INSTRUCTIONS FOR THE TASK ->
Give back each record precisely, pictures excluded.

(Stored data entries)
[Start of Attachment]

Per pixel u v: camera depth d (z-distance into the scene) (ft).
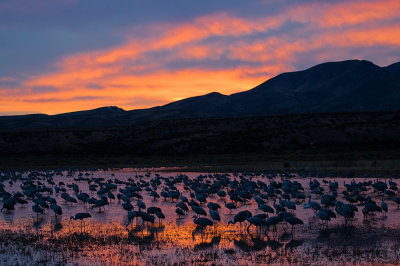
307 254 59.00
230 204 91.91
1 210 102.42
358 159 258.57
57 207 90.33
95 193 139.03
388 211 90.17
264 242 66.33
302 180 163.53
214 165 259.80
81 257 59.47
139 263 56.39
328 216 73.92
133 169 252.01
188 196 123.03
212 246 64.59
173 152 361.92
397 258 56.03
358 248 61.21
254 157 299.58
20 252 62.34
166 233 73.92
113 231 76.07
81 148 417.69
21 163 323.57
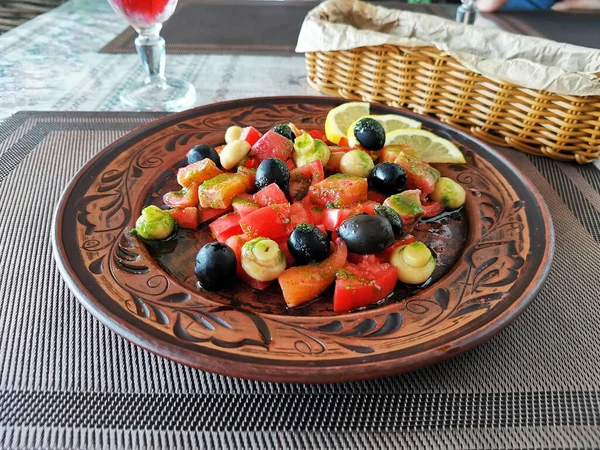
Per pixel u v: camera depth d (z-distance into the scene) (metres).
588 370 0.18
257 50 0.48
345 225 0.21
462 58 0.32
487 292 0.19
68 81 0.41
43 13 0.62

[End of Attachment]

ANSWER TO THIS TASK ->
Per pixel u v: camera depth d (z-distance into the scene) (ft).
307 254 59.00
230 204 91.91
1 210 102.42
358 159 258.57
57 207 90.33
95 193 139.03
388 211 90.17
264 242 66.33
302 180 163.53
214 165 259.80
81 257 59.47
139 263 56.39
328 216 73.92
133 169 252.01
188 196 123.03
212 246 64.59
173 152 361.92
397 258 56.03
358 248 61.21
254 157 299.58
20 252 62.34
166 233 73.92
113 231 76.07
81 148 417.69
21 163 323.57
Per pixel u v: camera depth d (z-distance into the scene) (metres).
588 370 0.18
257 50 0.48
345 225 0.21
462 58 0.32
487 292 0.19
68 81 0.41
43 13 0.62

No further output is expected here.